### Explore the material
1. Please decide whether each statement below agrees with the passage on the film Stone, answering yes or no and quoting the words of the passage that settle it. (a) The Australian Film Development Corporation supplied most of the technical facilities. (b) Filming took place in late 1973. (c) The film returned a profit to its investors in under two years.
2. Resume the passage on the film Stone after its final sentence.

Sandy Harbutt got the idea in 1970 when he wrote a script for an episode of the TV police series The Long Arm in which he was appearing.

Filmink magazine said "The biker movie was the modern day Western of choice in the 1960s" but argued this was one of the few Australian films to "embrace it as a story option."

The Australian Film Development Corporation invested $154,000 in the film. The remainder of the budget and most of the technical facilities were provided by Ross Wood Productions in Sydney. The movie was shot in late 1973.

The Hells Angels club (Sydney) provided assistance during production.

==Release==
Although Stone was given an "R" rating it grossed $1,572,000 at the box office in Australia, which is equivalent to $10,611,000 in 2009 dollars. It made a profit to its investors within 18 months.

### Records shown
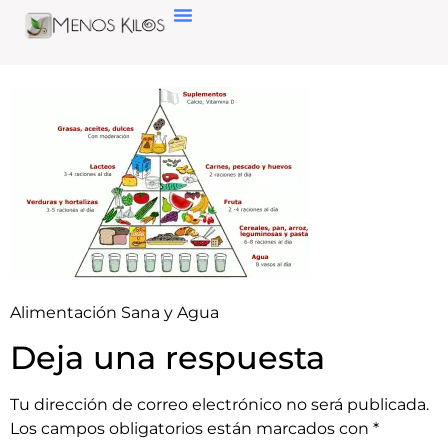
Alimentación Sana y Agua
Deja una respuesta
Tu dirección de correo electrónico no será publicada.
Los campos obligatorios están marcados con
*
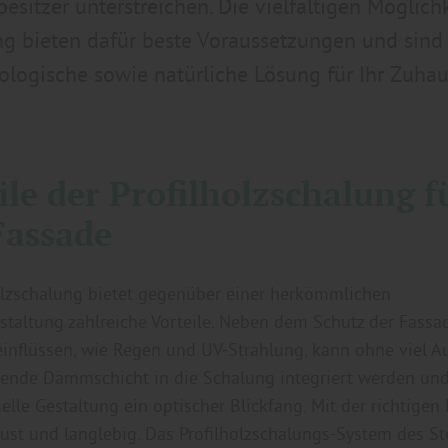
sitzer unterstreichen. Die vielfältigen Möglich
ng bieten dafür beste Voraussetzungen und sind 
ologische sowie natürliche Lösung für Ihr Zuhau
ile der Profilholzschalung f
Fassade
olzschalung bietet gegenüber einer herkömmlichen
taltung zahlreiche Vorteile. Neben dem Schutz der Fassa
inflüssen, wie Regen und UV-Strahlung, kann ohne viel 
ende Dämmschicht in die Schalung integriert werden und
elle Gestaltung ein optischer Blickfang. Mit der richtigen 
bust und langlebig. Das Profilholzschalungs-System des S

### Responses by task
1.
(a) No: "most of the technical facilities were provided by Ross Wood Productions in Sydney."
(b) Yes: "The movie was shot in late 1973."
(c) Yes: "It made a profit to its investors within 18 months."

2.
==Charts==
The soundtrack was released by Warner Bros. (600002)

| Chart (1974) | Position |
|---|---|
| Australia (Kent Music Report) | 89 |

===Influence===
Several of the cast went on to appear in Mad Max (1979), including Hugh Keays-Byrne, Roger Ward, Vincent Gil, David Bracks and Reg Evans.

==Stone Forever==

Stone Forever is a 1999 documentary about Stone. Richard Kuipers was contacted by David Hannay and Sandy Harbutt to film a bike ride commemorating the film's 25th anniversary, which led to a full documentary about the impact of the film and the fate of the people who made it.